TASK DIRECTIONS
Could you please output all of the data exactly, without the images?

*****

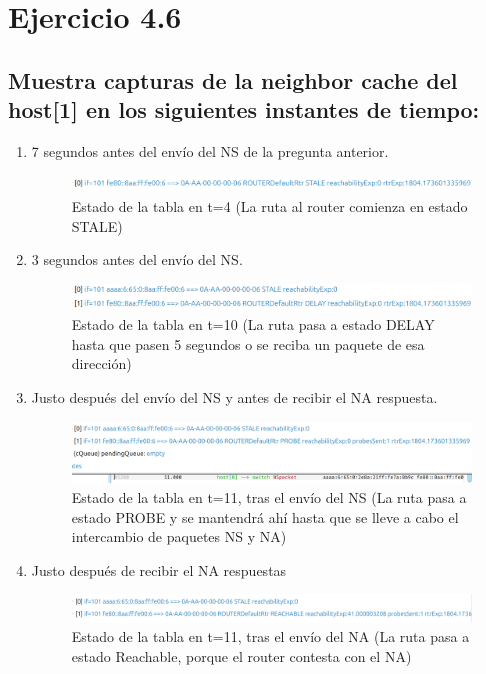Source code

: \section{Ejercicio 4.6}
\subsection{Muestra capturas de la neighbor cache del host[1] en los siguientes instantes de tiempo:}

\begin{enumerate}
    \item 7 segundos antes del envío del NS de la pregunta anterior.
    \begin{figure}[H]
        \centering
        \includegraphics[width=135mm, scale=0.75]{imaxes/ejercicio4_5_1.png}
        \caption{Estado de la tabla en t=4 (La ruta al router comienza en estado STALE)}
        \label{fig:51}
    \end{figure}
    \item 3 segundos antes del envío del NS.
    \begin{figure}[H]
        \centering
        \includegraphics[width=135mm, scale=0.75]{imaxes/ejercicio4_5_2.png}
        \caption{Estado de la tabla en t=10 (La ruta pasa a estado DELAY hasta que pasen 5 segundos o se reciba un paquete de esa dirección)}
        \label{fig:52}
    \end{figure}
    \item Justo después del envío del NS y antes de recibir el NA respuesta.
    \begin{figure}[H]
        \centering
        \includegraphics[width=135mm, scale=0.75]{imaxes/ejercicio4_5_3.png}
        \caption{Estado de la tabla en t=11, tras el envío del NS (La ruta pasa a estado PROBE y se mantendrá ahí hasta que se lleve a cabo el intercambio de paquetes NS y NA)}
        \label{fig:53}
    \end{figure}
    \item Justo después de recibir el NA respuestas
    \begin{figure}[H]
        \centering
        \includegraphics[width=135mm, scale=0.75]{imaxes/ejercicio4_5_4.png}
        \caption{Estado de la tabla en t=11, tras el envío del NA (La ruta pasa a estado Reachable, porque el router contesta con el NA)}
        \label{fig:54}
    \end{figure}
\end{enumerate}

*****

YOUR SOLUTION
Source code

: \section{Ejercicio 4.6}
\subsection{Muestra capturas de la neighbor cache del host[1] en los siguientes instantes de tiempo:}

\begin{enumerate}
    \item 7 segundos antes del envío del NS de la pregunta anterior.
    \begin{figure}[H]
        \centering
        \includegraphics[width=135mm, scale=0.75]{imaxes/ejercicio4_5_1.png}
        \caption{Estado de la tabla en t=4 (La ruta al router comienza en estado STALE)}
        \label{fig:51}
    \end{figure}
    \item 3 segundos antes del envío del NS.
    \begin{figure}[H]
        \centering
        \includegraphics[width=135mm, scale=0.75]{imaxes/ejercicio4_5_2.png}
        \caption{Estado de la tabla en t=10 (La ruta pasa a estado DELAY hasta que pasen 5 segundos o se reciba un paquete de esa dirección)}
        \label{fig:52}
    \end{figure}
    \item Justo después del envío del NS y antes de recibir el NA respuesta.
    \begin{figure}[H]
        \centering
        \includegraphics[width=135mm, scale=0.75]{imaxes/ejercicio4_5_3.png}
        \caption{Estado de la tabla en t=11, tras el envío del NS (La ruta pasa a estado PROBE y se mantendrá ahí hasta que se lleve a cabo el intercambio de paquetes NS y NA)}
        \label{fig:53}
    \end{figure}
    \item Justo después de recibir el NA respuestas
    \begin{figure}[H]
        \centering
        \includegraphics[width=135mm, scale=0.75]{imaxes/ejercicio4_5_4.png}
        \caption{Estado de la tabla en t=11, tras el envío del NA (La ruta pasa a estado Reachable, porque el router contesta con el NA)}
        \label{fig:54}
    \end{figure}
\end{enumerate}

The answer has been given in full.